Viele Unternehmer, die sich gerade mit dem Thema der Übertragung des Unternehmens oder Anteilen an Unternehmen auf die nächste Generation oder eine Stiftung befassen, treibt u. a. die Frage nach der zukünftigen steuerlichen Situation. Dabei besteht die Befürchtung, dass insbesondere Unternehmer – aufgrund der vorhandenen Wirtschaftskraft – zur Finanzierung der beispiellosen Wirtschaftshilfen in den letzten Monaten letztlich „zur Kasse gebeten“ werden.

1. Vermögensteuer

Dass die Vermögensteuer bzw. ihr kleiner Bruder, die (einmalige) Vermögensabgabe, nicht nur Hirngespinste, sondern politisch – über Parteigrenzen hinweg – aktiv diskutierte und gedachte Optionen sind, beweist bereits ein erst kürzlich S. 299veröffentlichtes Gutachten des wissenschaftlichen Dienstes des Bundestages zur Verfassungsmäßigkeit einer Vermögensabgabe.

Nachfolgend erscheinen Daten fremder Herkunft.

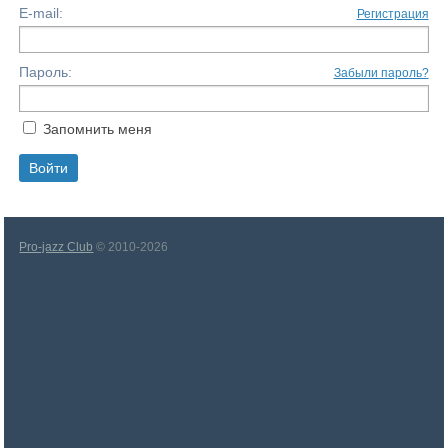
E-mail:
Регистрация
Пароль:
Забыли пароль?
Запомнить меня
Pro-jazz Club
© 2010-2026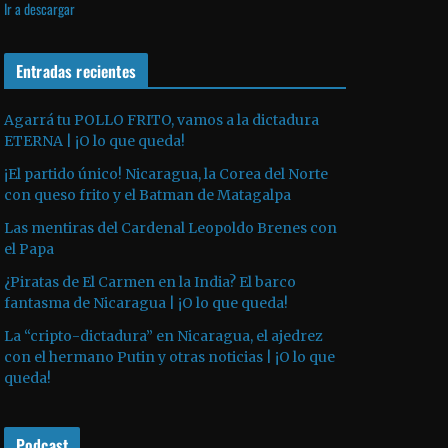
Ir a descargar
v
p
i
í
r
l
d
o
Entradas recientes
i
e
d
z
o
u
a
Agarrá tu POLLO FRITO, vamos a la dictadura
ETERNA | ¡O lo que queda!
c
l
t
a
¡El partido único! Nicaragua, la Corea del Norte
o
s
con queso frito y el Batman de Matagalpa
r
t
Las mentiras del Cardenal Leopoldo Brenes con
d
e
el Papa
e
c
¿Piratas de El Carmen en la India? El barco
a
l
fantasma de Nicaragua | ¡O lo que queda!
u
a
La “cripto-dictadura” en Nicaragua, el ajedrez
d
s
con el hermano Putin y otras noticias | ¡O lo que
i
d
queda!
o
e
f
Podcast
l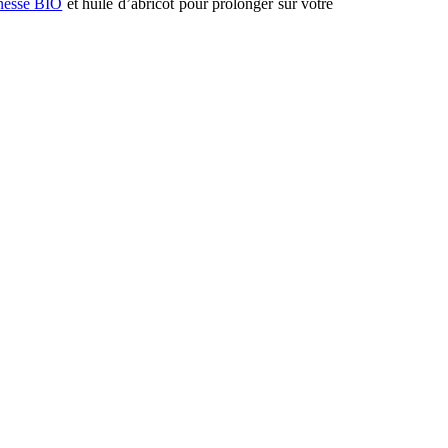
ânesse BIO
et huile d’abricot pour prolonger sur votre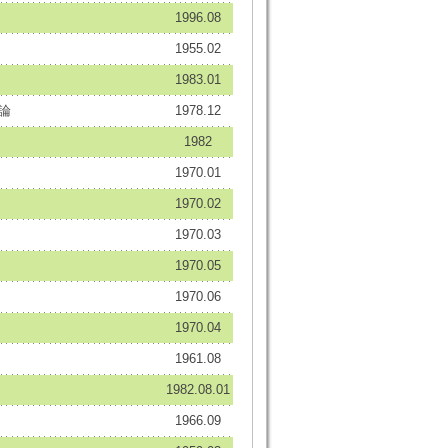
1996.08
1955.02
1983.01
論
1978.12
1982
1970.01
1970.02
1970.03
1970.05
1970.06
1970.04
1961.08
1982.08.01
1966.09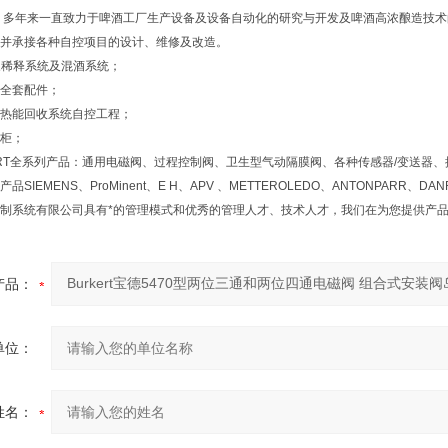
，多年来一直致力于啤酒工厂生产设备及设备自动化的研究与开发及啤酒高浓酿造技术
并承接各种自控项目的设计、维修及改造。
浓稀释系统及混酒系统；
全套配件；
热能回收系统自控工程；
柜；
RT
全系列产品：通用电磁阀、过程控制阀、卫生型气动隔膜阀、各种传感器
/
变送器、
产品
SIEMENS
、
ProMinent
、
E H
、
APV
、
METTEROLEDO
、
ANTONPARR
、
DAN
制系统有限公司具有*的管理模式和优秀的管理人才、技术人才，我们在为您提供产品
产品：
单位：
姓名：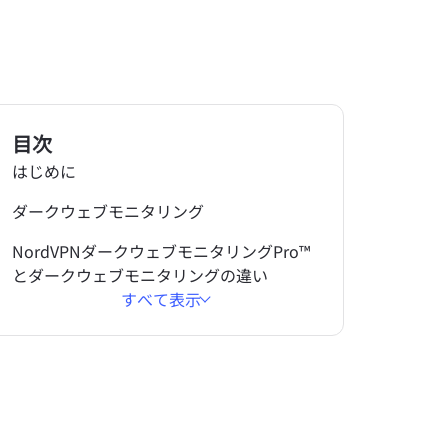
目次
はじめに
ダークウェブモニタリング
NordVPNダークウェブモニタリングPro™
とダークウェブモニタリングの違い
すべて表示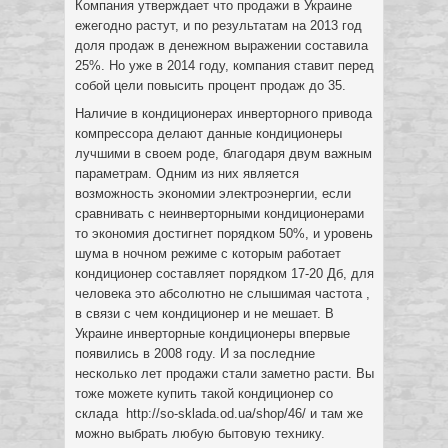
Компания утверждает что продажи в Украине
ежегодно растут, и по результатам на 2013 год
доля продаж в денежном выражении составила
25%. Но уже в 2014 году, компания ставит перед
собой цели повысить процент продаж до 35.
Наличие в кондиционерах инверторного привода
компрессора делают данные кондиционеры
лучшими в своем роде, благодаря двум важным
параметрам. Одним из них является
возможность экономии электроэнергии, если
сравнивать с неинверторными кондиционерами
то экономия достигнет порядком 50%, и уровень
шума в ночном режиме с которым работает
кондиционер составляет порядком 17-20 Дб, для
человека это абсолютно не слышимая частота ,
в связи с чем кондиционер и не мешает. В
Украине инверторные кондиционеры впервые
появились в 2008 году. И за последние
несколько лет продажи стали заметно расти. Вы
тоже можете купить такой кондиционер со
склада http://so-sklada.od.ua/shop/46/ и там же
можно выбрать любую бытовую технику.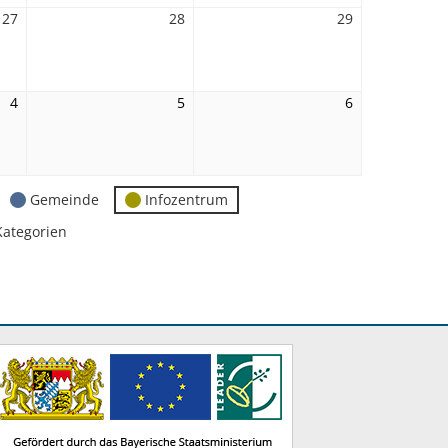
27
27.
28
28.
29
29.
November
November
November
2026
2026
2026
4
4.
5
5.
6
6.
Dezember
Dezember
Dezember
2026
2026
2026
Gemeinde
Infozentrum
Kategorien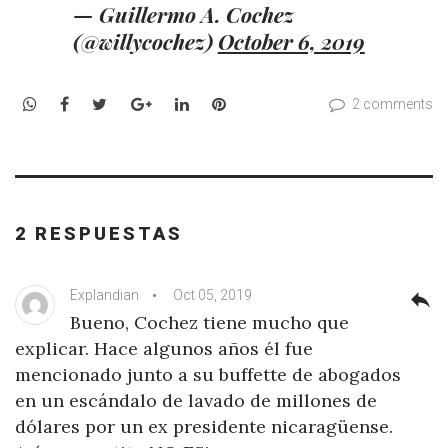
— Guillermo A. Cochez
(@willycochez)
October 6, 2019
WhatsApp
Facebook
Twitter
Google+
LinkedIn
Pinterest
2 comments
2 RESPUESTAS
Explandian
Oct 05, 2019
reply
Bueno, Cochez tiene mucho que
explicar. Hace algunos años él fue
mencionado junto a su buffette de abogados
en un escándalo de lavado de millones de
dólares por un ex presidente nicaragüense.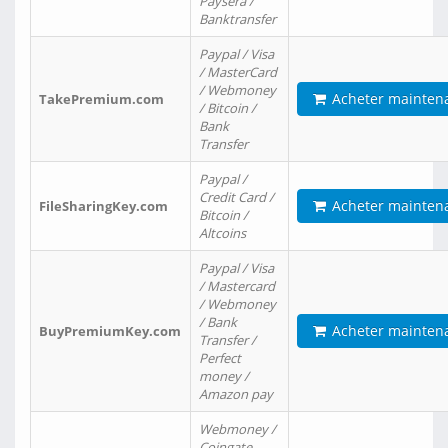
Paysera /
Banktransfer
Paypal / Visa
/ MasterCard
/ Webmoney
Acheter mainten
TakePremium.com
/ Bitcoin /
Bank
Transfer
Paypal /
Credit Card /
Acheter mainten
FileSharingKey.com
Bitcoin /
Altcoins
Paypal / Visa
/ Mastercard
/ Webmoney
/ Bank
Acheter mainten
BuyPremiumKey.com
Transfer /
Perfect
money /
Amazon pay
Webmoney /
Coingate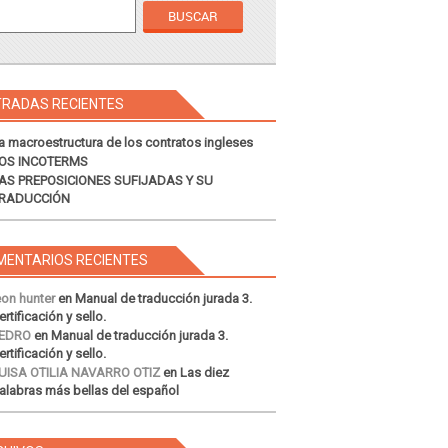
TRADAS RECIENTES
a macroestructura de los contratos ingleses
OS INCOTERMS
AS PREPOSICIONES SUFIJADAS Y SU
RADUCCIÓN
MENTARIOS RECIENTES
eon hunter
en
Manual de traducción jurada 3.
ertificación y sello.
EDRO
en
Manual de traducción jurada 3.
ertificación y sello.
UISA OTILIA NAVARRO OTIZ
en
Las diez
alabras más bellas del español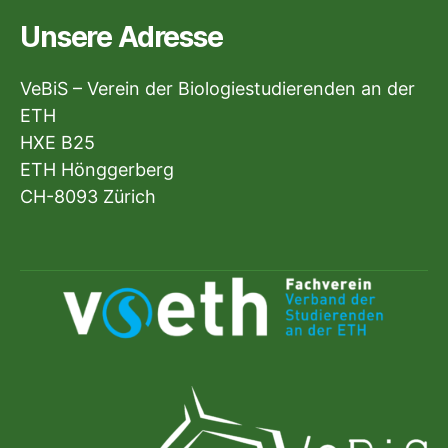
Unsere Adresse
VeBiS – Verein der Biologiestudierenden an der
ETH
HXE B25
ETH Hönggerberg
CH-8093 Zürich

Das Gutachten verweist darauf, dass die Vermögensabgabe (als Option) in Art. 106 Abs. 1 Nr. 5 GG genannt wird. Schon deshalb sei sie „grundsätzlich“ verfassungsrechtlich zulässig. In der Literatur wird das freilich differenzierter gesehen.

Die Aufmachung des Gutachtens steht in unmittelbarem Zusammenhang zur Corona-bedingten Neuverschuldung des Bundeshaushalts. Die Diskussion der Vermögensteuer und Vermögensabgabe ist aber keine neue: Schon seit ihrer Abschaffung 1997 infolge eines bundesverfassungsgerichtlichen Beschlusses wird ihre „Wiederbelebung“ immer wieder gefordert. Zuletzt ist dazu 2014 von den damaligen Landesregierungen aus Rheinland-Pfalz, Nordrhein-Westfalen, Hamburg und Baden-Württemberg (sämtlich getragen von SPD und Grünen) ein Gesetzentwurf als Diskussionspapier veröffentlicht worden (sogenanntes „Vermögensteuergesetz 2014“).

Erst jüngst – und noch völlig unabhängig von Corona – hat der SPD-Parteitag im Dezember 2019 ein neu aufgelegtes Vermögensteuerkonzept abgesegnet. Den Plänen zufolge waren Steuersätze von 1 %, 1,5 % und in der Spitze sogar 2 % vorgesehen.

Die Wiedereinführung einer Vermögensteuer ist im Rahmen des verfassungsrechtlich Zulässigen durchaus denkbar und trotz des immensen Verwaltungsaufwandes, der mit einer solchen Steuer einhergeht, nicht gänzlich unwahrscheinlich. Politisch beliebt ist die Steuer – auch in Ansehung der vermeintlich besonders hohen Sozialverträglichkeit – allemal. Jedenfalls als flankierendes Element zu tatsächlich ertragsbringenden Steueranpassungen, wie einem „Corona-Soli“, der auch den Normalverdiener treffen könnte, erscheint die Einführung politisch wie rechtlich gut vorstellbar.